There have been various moments since we began that stand out incredibly clearly, almost like waypoints. Buying the offices was one, Craig joining and adding an entire sales, marketing and business focus, completely lacking before, was another. One was sending out the letters requesting that clients who had only paid for our time when they needed our services but were now being asked to pay to have us on call – and the amazingly positive response we received. The day we began server checks from the database and truly became proactive was a fourth – something we could only afford to do because of those monthly retainers. At each of those occasions it was surprisingly clear that the decision we were about to take was undoubtedly the right one. It’s equally clear what our direction from here should be, although there are different ways of getting there.
We currently have a team of eighteen, thirteen technical, supporting one hundred and fifty clients, one hundred of whom are on managed service contracts, the remainder being block clients. At the moment, although we have various skillsets and various levels of experience and expertise across so many areas of IT, we behave more as a unified team contributing equally to the cause of looking after our clients.

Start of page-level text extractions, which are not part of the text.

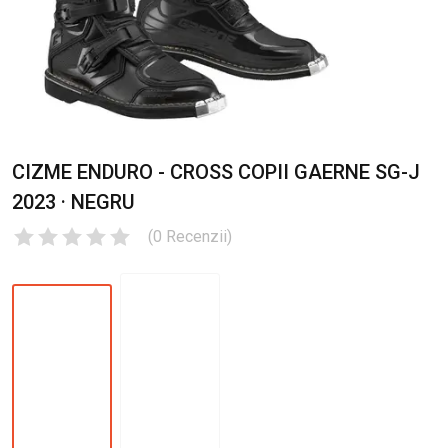
CIZME ENDURO - CROSS COPII GAERNE SG-J
2023 · NEGRU
(
0
Recenzii
)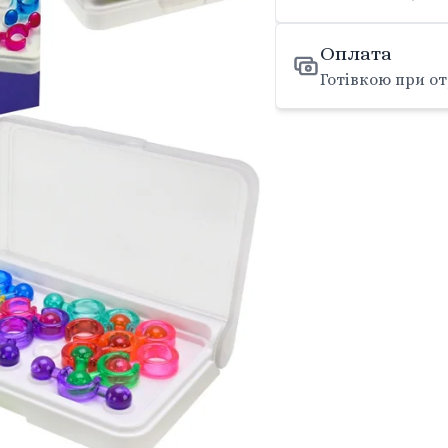
Оплата
Готівкою при от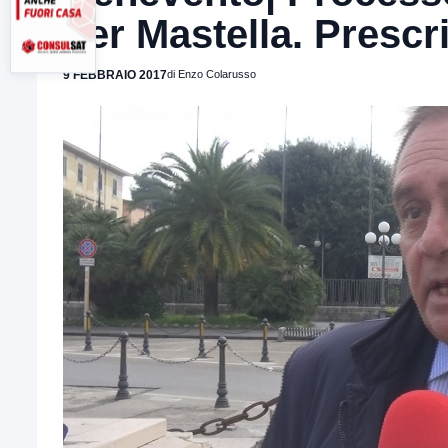
per Mastella. Presc
9 FEBBRAIO 2017
di Enzo Colarusso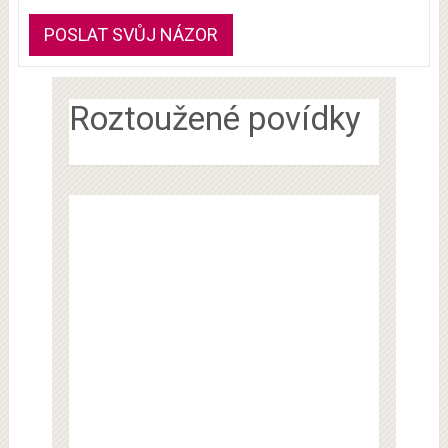
Roztoužené povídky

How much more efficient and how much better a service could we offer, however, if that team of eighteen was a team of thirty, or fifty, and we had the capacity to focus on our specialities? Imagine if there was a dedicated team running the back office, focussing solely on N-able, Autotask and ticket distribution? A team with capacity that always had time to develop time-saving scripts and to ensure systems were running at absolute efficiency? If the projects team didn’t also spend their time on general support and were able to spend time focussing on delivering client services, configuring new servers and designing new networks, using hardware that was ordered and built by the specialist procurement division? How about support teams that specialised in small, medium or large clients, or focussed on Windows, OSX or Linux, or corresponding AV solutions? Imagine a team whose priority was IT strategy and planning, and one dedicated to new business integration, another for DR and backup strategies.
The potential efficiency gains are enormous and if we can be more efficient then we can offer an even better service to clients. I don’t know if we get there through merger or through acquisition or if we continue to add quality team members the way we have in the first fifteen years. Greater specialisation will undoubtedly be our next critical waypoint and the start of a new, exciting chapter.
Something I can say for sure is that it has been a pleasure working alongside each and every one of you. Plenty of businesses rely on their personnel to succeed but nowhere can this be more apparent than in IT support where technical skill and ability to provide customer service will differentiate a successful from a struggling business. Without you we wouldn’t be where we are today and we wouldn’t be in the position of wondering how best we realise a fantastic opportunity based on potential.